Start of DATA FOR THIS EXERCISE
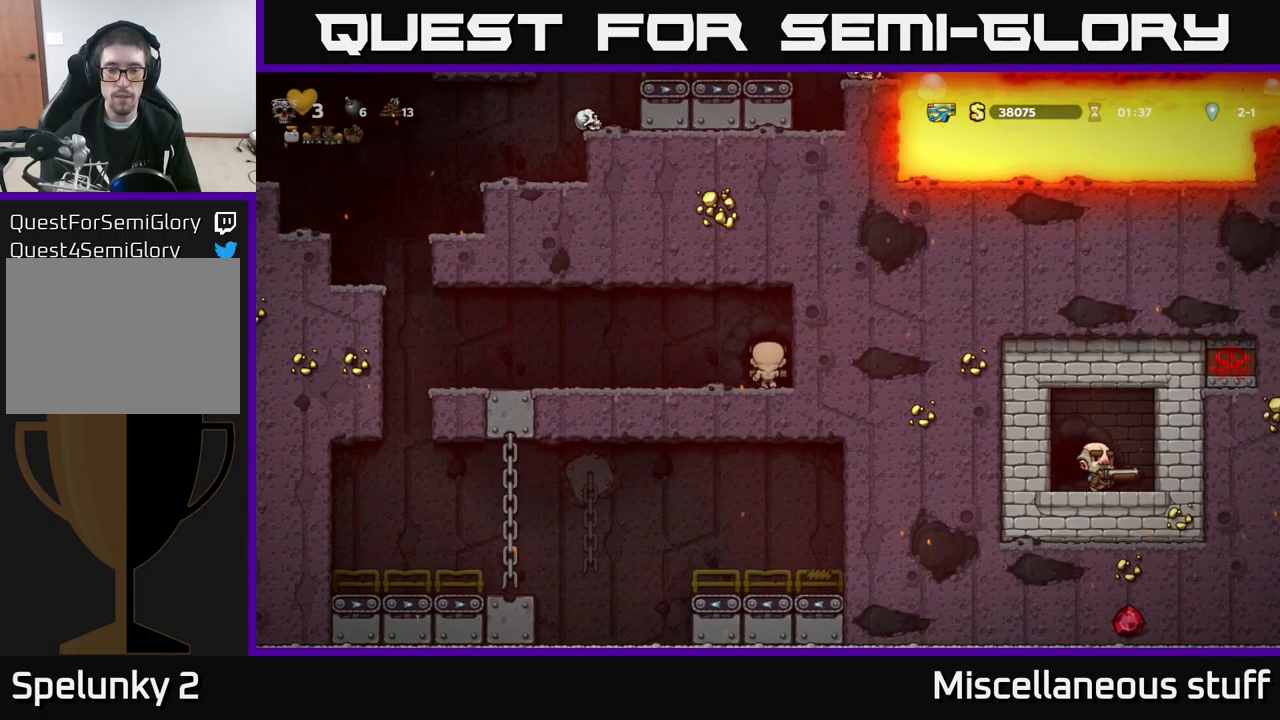
{"buttons": [], "left_stick": "center", "events": []}
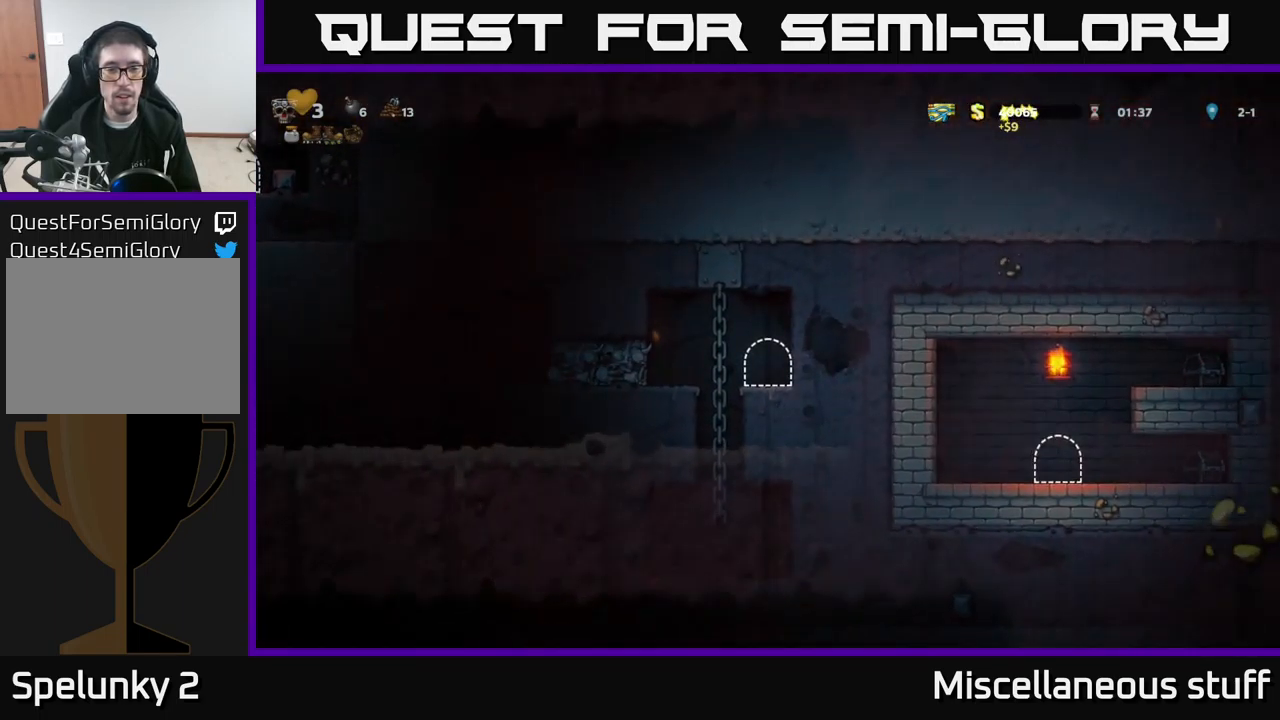
{"buttons": ["DPAD_LEFT"], "left_stick": "center", "events": [[384, "DPAD_LEFT", "down"]]}
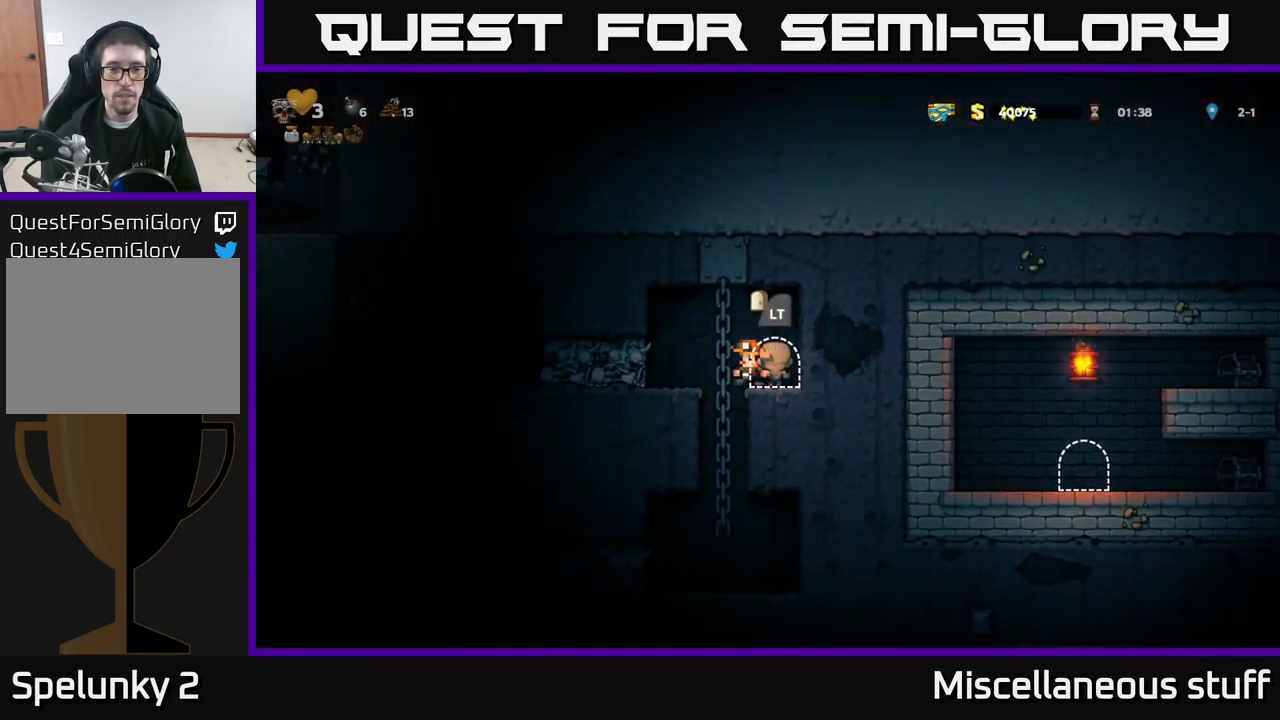
{"buttons": ["DPAD_LEFT"], "left_stick": "center", "events": [[134, "X", "down"], [267, "X", "up"]]}
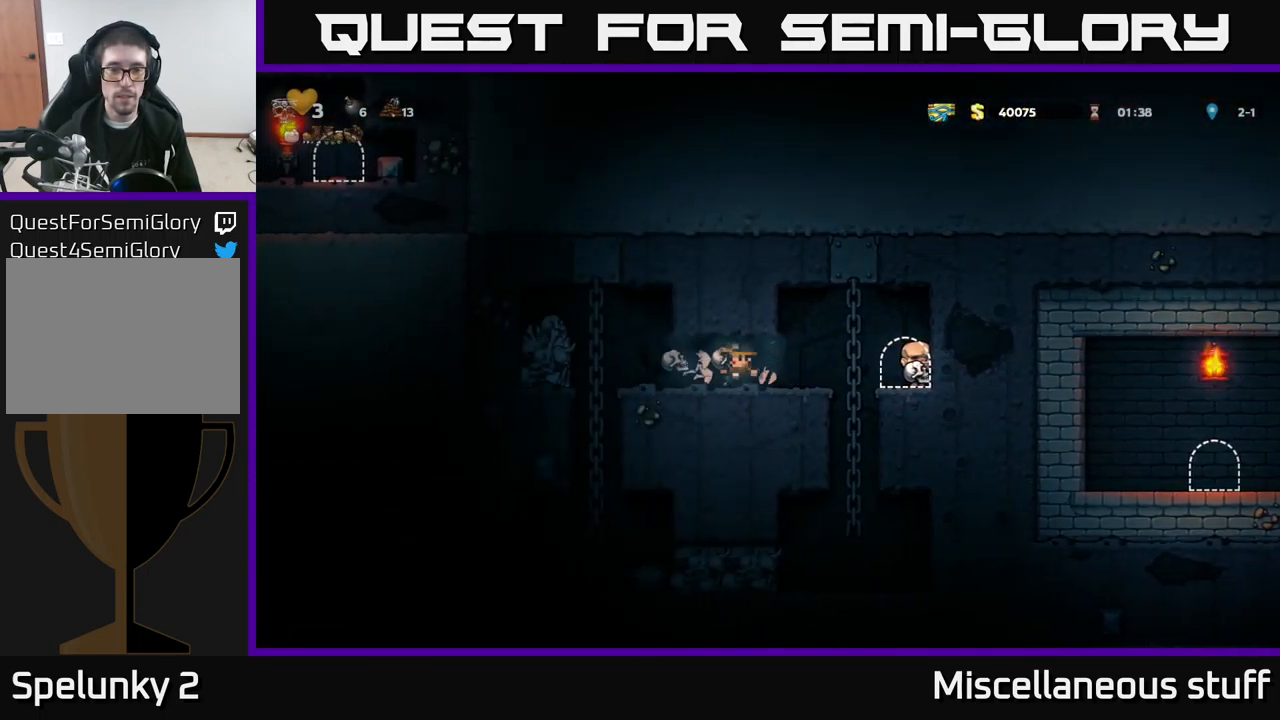
{"buttons": [], "left_stick": "center", "events": [[267, "DPAD_LEFT", "up"]]}
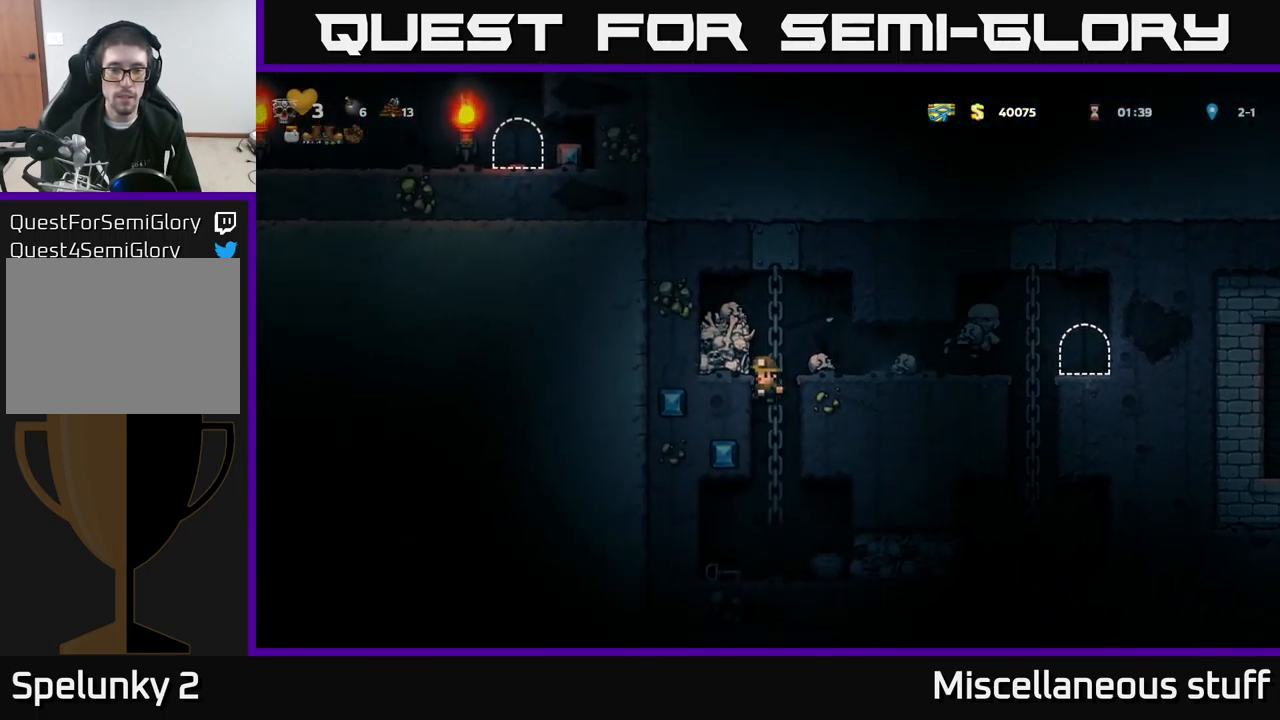
{"buttons": ["DPAD_DOWN"], "left_stick": "center", "events": [[350, "DPAD_LEFT", "down"], [484, "DPAD_LEFT", "up"], [500, "DPAD_DOWN", "down"]]}
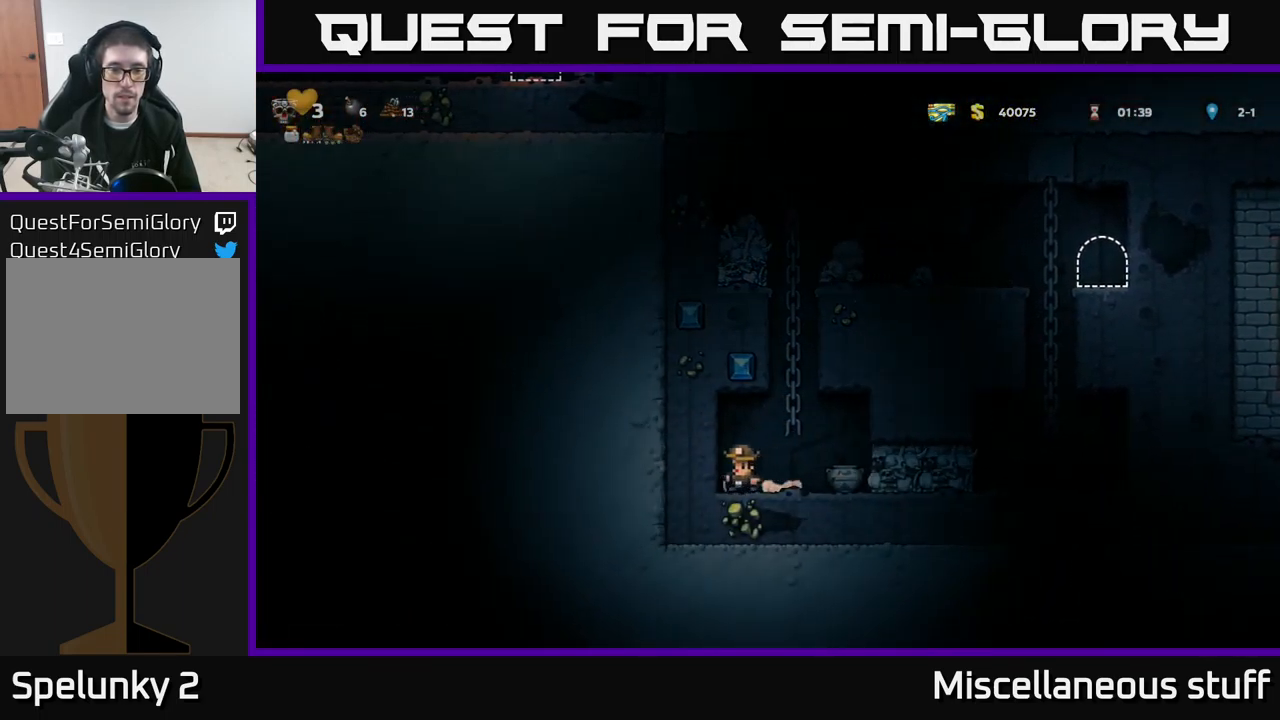
{"buttons": [], "left_stick": "center", "events": [[84, "X", "down"], [184, "X", "up"], [200, "DPAD_DOWN", "up"], [250, "DPAD_RIGHT", "down"], [284, "X", "down"], [317, "DPAD_RIGHT", "up"], [350, "X", "up"]]}
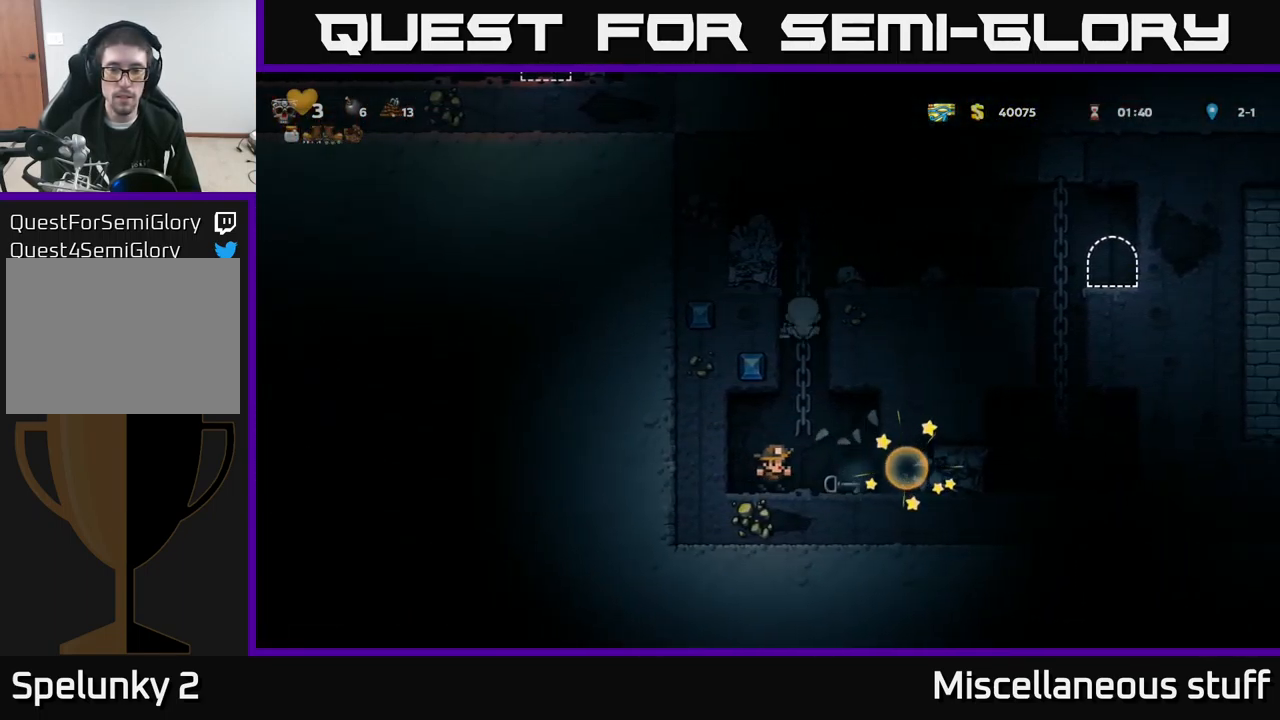
{"buttons": ["DPAD_DOWN"], "left_stick": "center", "events": [[300, "DPAD_RIGHT", "down"], [467, "DPAD_DOWN", "down"], [500, "DPAD_RIGHT", "up"]]}
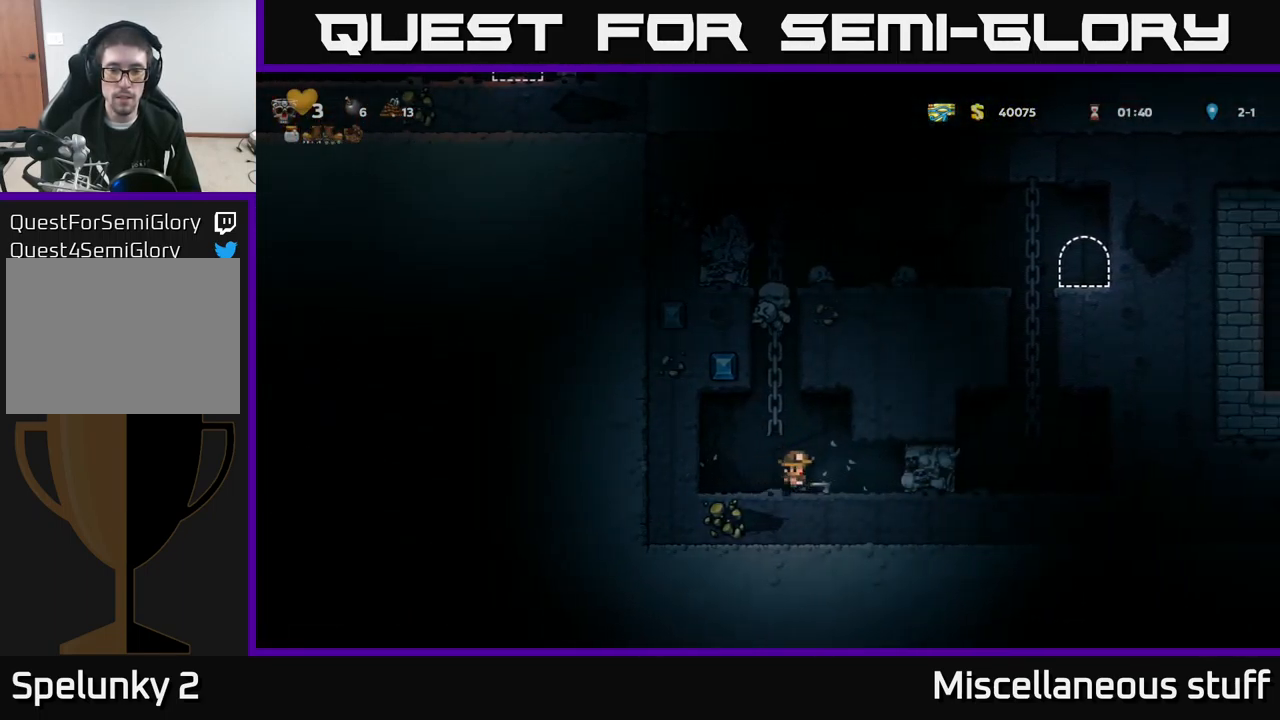
{"buttons": [], "left_stick": "center", "events": [[34, "X", "down"], [84, "DPAD_RIGHT", "down"], [84, "X", "up"], [100, "DPAD_DOWN", "up"], [234, "X", "down"], [250, "DPAD_RIGHT", "up"], [317, "X", "up"]]}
End of DATA FOR THIS EXERCISE
— ASSIGNMENT —
In repeating the entries, exclude the pictures and alter nothing else.

— FINAL ANSWER —
{"buttons": [], "left_stick": "center", "events": []}
{"buttons": ["DPAD_LEFT"], "left_stick": "center", "events": [[384, "DPAD_LEFT", "down"]]}
{"buttons": ["DPAD_LEFT"], "left_stick": "center", "events": [[134, "X", "down"], [267, "X", "up"]]}
{"buttons": [], "left_stick": "center", "events": [[267, "DPAD_LEFT", "up"]]}
{"buttons": ["DPAD_DOWN"], "left_stick": "center", "events": [[350, "DPAD_LEFT", "down"], [484, "DPAD_LEFT", "up"], [500, "DPAD_DOWN", "down"]]}
{"buttons": [], "left_stick": "center", "events": [[84, "X", "down"], [184, "X", "up"], [200, "DPAD_DOWN", "up"], [250, "DPAD_RIGHT", "down"], [284, "X", "down"], [317, "DPAD_RIGHT", "up"], [350, "X", "up"]]}
{"buttons": ["DPAD_DOWN"], "left_stick": "center", "events": [[300, "DPAD_RIGHT", "down"], [467, "DPAD_DOWN", "down"], [500, "DPAD_RIGHT", "up"]]}
{"buttons": [], "left_stick": "center", "events": [[34, "X", "down"], [84, "DPAD_RIGHT", "down"], [84, "X", "up"], [100, "DPAD_DOWN", "up"], [234, "X", "down"], [250, "DPAD_RIGHT", "up"], [317, "X", "up"]]}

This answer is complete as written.